- Exercise details: Your answer must match the records word for word and contain no pictures.

Items from a data source
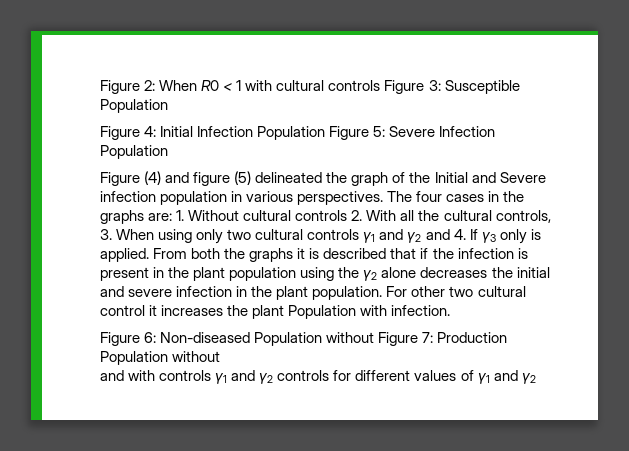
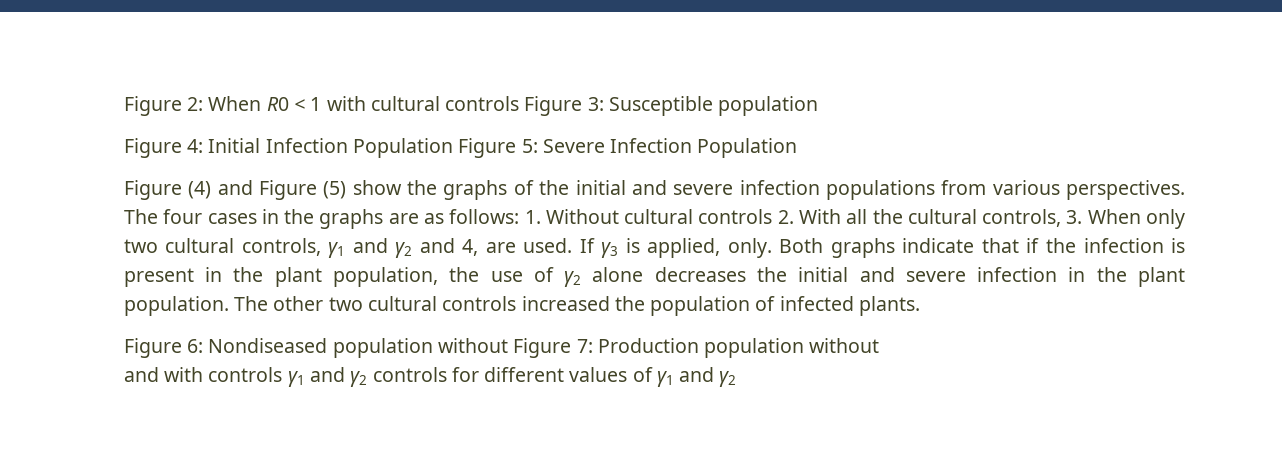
[100,99,169,113] Population -> [718,96,819,116] population
[193,171,546,186] [100,191,243,205] figure (5) delineated the graph of the Initial and Severe infection population in -> [258,180,987,200] Figure (5) show the graphs of the initial and severe infection populations from
[148,213,173,221] are: -> [388,209,520,224] are as follows:
[158,229,193,243] using -> (1141, 216) none
[307,229,360,240] controls -> [241,238,321,256] controls,
[453,229,541,244] [100,248,387,262] 4. If γ3 only is applied. From both the graphs it is described -> [462,238,975,258] 4, are used. If γ3 is applied, only. Both graphs indicate
[229,267,360,281] population using the -> [333,267,554,287] population, the use of
[386,286,408,297] For -> [234,296,269,311] The
[100,305,451,319] control it increases the plant Population with infection. -> [442,296,920,316] controls increased the population of infected plants.
[160,332,323,346] Non-diseased Population -> [208,338,433,358] Nondiseased population
[100,351,169,365] Population -> [704,338,805,358] population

- Exercise output:
[100,99,169,113] Population -> [718,96,819,116] population
[193,171,546,186] [100,191,243,205] figure (5) delineated the graph of the Initial and Severe infection population in -> [258,180,987,200] Figure (5) show the graphs of the initial and severe infection populations from
[148,213,173,221] are: -> [388,209,520,224] are as follows:
[158,229,193,243] using -> (1141, 216) none
[307,229,360,240] controls -> [241,238,321,256] controls,
[453,229,541,244] [100,248,387,262] 4. If γ3 only is applied. From both the graphs it is described -> [462,238,975,258] 4, are used. If γ3 is applied, only. Both graphs indicate
[229,267,360,281] population using the -> [333,267,554,287] population, the use of
[386,286,408,297] For -> [234,296,269,311] The
[100,305,451,319] control it increases the plant Population with infection. -> [442,296,920,316] controls increased the population of infected plants.
[160,332,323,346] Non-diseased Population -> [208,338,433,358] Nondiseased population
[100,351,169,365] Population -> [704,338,805,358] population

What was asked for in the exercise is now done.